I want to give a big shout out to Skye Loyd, my developmental editor. To her credit, she got the book’s overall conception and then simply pointed out the incoherent places where readers might stumble. Her assistance was simply to tell me “this isn’t clear to me,” “I’d like some back story here,” and “how about adding a few time elements so that readers can orient themselves.” Skye is an ex-forest ranger, often hikes the Olympic Peninsula, and usually works with nonfiction books. She was perfect because she could visualize RFO in all its folkloric and biological wildness but was not inclined to write the book herself. She simply provided guidance when it came to clarity. Thanks be to Skye!
What is the first piece of writing advice you would give to anyone inspired to write a story?
Beyond simply read, write, read, write, read, and write some more, do some sort of awareness activities. I really like Rick Ruben’s The Creative Act, but any sort of methods or practices which open your mind to more detailed awareness simply adds to the richness of your writing (and life!). Remember, writing is just the etching of your thinking and feeling, so the more interesting and varied your thinking and feeling, the richer your writing will be. For example, I read a lot of nature writers like Annie Dillard, Barry Lopez, and Bernd Heinrich as well stacks of field guides, and all the while I go on lots of walks.
Can you give me a hint about any further books you’re planning to write?
I have two in the publication process.
1) Wildcat, An Appalachian Romance follows a retired English teacher who returns to his hometown, where a once-closed hotel has been reborn as a collective. As he explores the transformed community, he unearths a world of sustainable industries and rediscovered friendships. But amidst the triumphs, dark shadows of the past and personal history resurface, weaving a narrative of love, loss, and magical transformation.
2) Whiskey Rebel is where I set up political pins only to knock them down. Meet Punxie Tawney, a shell-shocked Iraq war veteran who is panning for gold, a family, and a place in world. Follow as he meets the barefoot manic obsessive drummer, Hamilton Chance, and the two team up to realize Hamilton’s dream: distilling tax-free whiskey.
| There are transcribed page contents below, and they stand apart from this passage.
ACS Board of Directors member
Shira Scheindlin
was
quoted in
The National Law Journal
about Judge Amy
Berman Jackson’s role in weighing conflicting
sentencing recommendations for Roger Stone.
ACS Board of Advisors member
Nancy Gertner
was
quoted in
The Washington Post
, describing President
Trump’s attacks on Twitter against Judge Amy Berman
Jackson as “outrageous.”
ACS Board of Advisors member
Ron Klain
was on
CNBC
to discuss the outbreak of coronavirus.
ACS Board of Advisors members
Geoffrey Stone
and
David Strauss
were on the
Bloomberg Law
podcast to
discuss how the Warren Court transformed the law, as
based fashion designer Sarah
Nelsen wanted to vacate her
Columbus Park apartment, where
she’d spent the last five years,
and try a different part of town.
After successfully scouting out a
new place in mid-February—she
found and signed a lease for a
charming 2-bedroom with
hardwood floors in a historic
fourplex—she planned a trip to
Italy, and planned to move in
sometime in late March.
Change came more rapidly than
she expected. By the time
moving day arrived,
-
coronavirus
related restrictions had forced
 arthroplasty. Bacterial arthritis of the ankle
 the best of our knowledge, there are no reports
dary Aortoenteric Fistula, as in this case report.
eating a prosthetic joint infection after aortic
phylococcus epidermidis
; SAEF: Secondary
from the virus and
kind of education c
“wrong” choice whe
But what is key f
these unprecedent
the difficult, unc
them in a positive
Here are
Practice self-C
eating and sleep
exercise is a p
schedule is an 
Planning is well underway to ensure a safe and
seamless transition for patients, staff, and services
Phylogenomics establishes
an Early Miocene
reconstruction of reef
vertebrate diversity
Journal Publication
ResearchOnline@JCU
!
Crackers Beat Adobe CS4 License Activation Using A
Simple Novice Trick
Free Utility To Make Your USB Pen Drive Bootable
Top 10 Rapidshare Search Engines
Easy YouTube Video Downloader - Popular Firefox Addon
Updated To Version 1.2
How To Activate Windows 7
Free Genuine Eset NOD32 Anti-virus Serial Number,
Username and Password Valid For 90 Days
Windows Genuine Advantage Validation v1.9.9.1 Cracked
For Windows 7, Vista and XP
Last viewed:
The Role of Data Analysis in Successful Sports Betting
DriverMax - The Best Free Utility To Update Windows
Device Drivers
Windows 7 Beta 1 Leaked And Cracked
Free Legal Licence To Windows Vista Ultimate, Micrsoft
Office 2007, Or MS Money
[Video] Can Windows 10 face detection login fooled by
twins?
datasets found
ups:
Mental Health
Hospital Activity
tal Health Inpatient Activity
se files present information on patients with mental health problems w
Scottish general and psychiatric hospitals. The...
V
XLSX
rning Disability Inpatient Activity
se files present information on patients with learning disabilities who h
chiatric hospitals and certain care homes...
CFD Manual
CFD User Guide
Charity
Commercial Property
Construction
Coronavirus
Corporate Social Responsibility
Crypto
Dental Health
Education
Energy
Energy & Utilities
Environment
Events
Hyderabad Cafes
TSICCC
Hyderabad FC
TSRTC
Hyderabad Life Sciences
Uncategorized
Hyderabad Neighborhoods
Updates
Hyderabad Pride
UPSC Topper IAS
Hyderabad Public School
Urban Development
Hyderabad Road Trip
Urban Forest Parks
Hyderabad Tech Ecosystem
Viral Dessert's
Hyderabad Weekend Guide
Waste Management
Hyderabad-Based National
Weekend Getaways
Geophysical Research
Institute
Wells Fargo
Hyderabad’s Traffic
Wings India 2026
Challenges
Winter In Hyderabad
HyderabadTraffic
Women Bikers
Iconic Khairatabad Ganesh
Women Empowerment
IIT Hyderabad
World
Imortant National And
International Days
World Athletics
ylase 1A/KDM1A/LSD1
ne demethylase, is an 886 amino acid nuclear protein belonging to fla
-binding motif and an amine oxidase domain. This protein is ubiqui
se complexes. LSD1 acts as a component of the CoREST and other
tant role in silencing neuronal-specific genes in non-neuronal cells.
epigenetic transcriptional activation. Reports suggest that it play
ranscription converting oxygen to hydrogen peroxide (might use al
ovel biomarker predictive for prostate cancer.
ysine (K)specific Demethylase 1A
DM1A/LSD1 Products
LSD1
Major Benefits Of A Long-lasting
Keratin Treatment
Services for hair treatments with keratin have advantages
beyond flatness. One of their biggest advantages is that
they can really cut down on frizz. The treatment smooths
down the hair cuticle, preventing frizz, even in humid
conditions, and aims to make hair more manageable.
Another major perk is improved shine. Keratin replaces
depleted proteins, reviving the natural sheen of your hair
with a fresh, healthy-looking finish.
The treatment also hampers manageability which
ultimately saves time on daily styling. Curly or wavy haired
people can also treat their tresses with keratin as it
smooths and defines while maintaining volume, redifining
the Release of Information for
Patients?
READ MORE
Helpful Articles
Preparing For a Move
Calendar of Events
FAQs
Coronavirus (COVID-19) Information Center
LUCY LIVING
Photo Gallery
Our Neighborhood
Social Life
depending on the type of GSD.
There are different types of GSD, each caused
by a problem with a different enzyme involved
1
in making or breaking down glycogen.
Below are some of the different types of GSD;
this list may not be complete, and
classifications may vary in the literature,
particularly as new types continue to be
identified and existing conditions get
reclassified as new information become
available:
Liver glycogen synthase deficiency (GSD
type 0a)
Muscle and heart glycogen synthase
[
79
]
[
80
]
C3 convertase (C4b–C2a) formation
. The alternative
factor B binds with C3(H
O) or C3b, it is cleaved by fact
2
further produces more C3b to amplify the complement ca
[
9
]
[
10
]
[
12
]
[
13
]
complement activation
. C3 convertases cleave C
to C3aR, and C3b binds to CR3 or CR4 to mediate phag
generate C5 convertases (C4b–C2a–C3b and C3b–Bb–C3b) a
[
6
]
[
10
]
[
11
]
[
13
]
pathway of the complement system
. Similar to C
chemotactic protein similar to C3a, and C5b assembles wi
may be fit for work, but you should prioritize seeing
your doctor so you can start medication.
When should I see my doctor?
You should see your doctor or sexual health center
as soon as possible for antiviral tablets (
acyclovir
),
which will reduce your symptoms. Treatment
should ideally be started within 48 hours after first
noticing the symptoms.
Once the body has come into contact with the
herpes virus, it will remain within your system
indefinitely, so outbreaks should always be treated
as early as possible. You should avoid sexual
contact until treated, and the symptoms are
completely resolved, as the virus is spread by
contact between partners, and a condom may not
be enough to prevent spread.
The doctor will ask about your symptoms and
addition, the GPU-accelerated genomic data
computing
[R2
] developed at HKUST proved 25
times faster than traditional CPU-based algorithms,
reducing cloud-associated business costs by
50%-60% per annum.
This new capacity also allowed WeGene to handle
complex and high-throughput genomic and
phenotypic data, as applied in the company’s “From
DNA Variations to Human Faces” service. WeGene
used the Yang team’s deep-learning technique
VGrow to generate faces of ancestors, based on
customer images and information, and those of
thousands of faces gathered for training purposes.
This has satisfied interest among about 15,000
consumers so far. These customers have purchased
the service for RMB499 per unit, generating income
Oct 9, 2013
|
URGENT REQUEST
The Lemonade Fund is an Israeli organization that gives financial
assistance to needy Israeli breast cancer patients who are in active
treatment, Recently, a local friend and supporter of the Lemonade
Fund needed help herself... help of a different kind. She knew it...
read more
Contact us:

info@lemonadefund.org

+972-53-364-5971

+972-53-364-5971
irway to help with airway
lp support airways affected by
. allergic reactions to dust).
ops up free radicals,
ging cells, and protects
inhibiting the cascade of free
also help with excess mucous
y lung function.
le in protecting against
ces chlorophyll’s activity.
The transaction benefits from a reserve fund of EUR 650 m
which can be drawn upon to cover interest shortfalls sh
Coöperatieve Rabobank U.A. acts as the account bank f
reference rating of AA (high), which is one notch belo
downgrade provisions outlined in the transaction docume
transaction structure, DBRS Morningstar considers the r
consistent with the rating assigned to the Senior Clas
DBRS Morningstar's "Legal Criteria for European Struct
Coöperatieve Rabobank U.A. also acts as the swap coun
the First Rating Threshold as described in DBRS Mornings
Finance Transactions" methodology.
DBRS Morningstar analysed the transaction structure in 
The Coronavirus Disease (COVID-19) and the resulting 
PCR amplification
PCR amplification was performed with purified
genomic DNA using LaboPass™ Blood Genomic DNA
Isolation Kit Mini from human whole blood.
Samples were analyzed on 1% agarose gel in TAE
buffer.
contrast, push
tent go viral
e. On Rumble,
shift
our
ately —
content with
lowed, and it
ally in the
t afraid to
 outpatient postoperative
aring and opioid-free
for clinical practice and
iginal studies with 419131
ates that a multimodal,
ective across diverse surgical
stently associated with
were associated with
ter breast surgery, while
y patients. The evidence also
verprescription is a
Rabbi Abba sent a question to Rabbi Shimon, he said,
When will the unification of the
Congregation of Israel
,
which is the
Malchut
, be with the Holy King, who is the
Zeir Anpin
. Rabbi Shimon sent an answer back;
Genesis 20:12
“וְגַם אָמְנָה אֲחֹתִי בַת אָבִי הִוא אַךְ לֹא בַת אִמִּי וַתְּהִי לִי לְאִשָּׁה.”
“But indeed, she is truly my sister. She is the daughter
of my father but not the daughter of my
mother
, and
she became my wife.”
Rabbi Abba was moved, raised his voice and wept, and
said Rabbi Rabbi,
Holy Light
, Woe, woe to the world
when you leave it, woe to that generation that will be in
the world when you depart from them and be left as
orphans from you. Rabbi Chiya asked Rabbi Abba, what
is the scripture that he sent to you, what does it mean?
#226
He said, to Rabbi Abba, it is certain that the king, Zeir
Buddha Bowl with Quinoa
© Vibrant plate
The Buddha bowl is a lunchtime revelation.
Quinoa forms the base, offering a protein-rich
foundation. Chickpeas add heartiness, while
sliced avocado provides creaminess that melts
Along the way, they enlist other quirky characters in a landscape that fosters eccentricity, a place where the recipe for freedom is not one size fits all.
And, finally, are you proud of your accomplishment? Was it worth the effort?
Silly question. First and foremost, although for me fiction writing isn’t breathing, but it’s pretty damn close. Radio Free Olympia was a project that I felt compelled to do, and it took me twenty years to able to keep so many balls in the air. I want to say that creating is one thing and producing and marketing a book are something completely different. I want to give a shout out to my publisher Tim McConnehey and Izzard Ink for getting Radio Free Olympia out of my drawer and out to readers. And second, I’m a fan of the way James Joyce’s Ulyssess gives voice to Dublin. I wanted to do the same with the Olympic Peninsula. I gave it my best shot.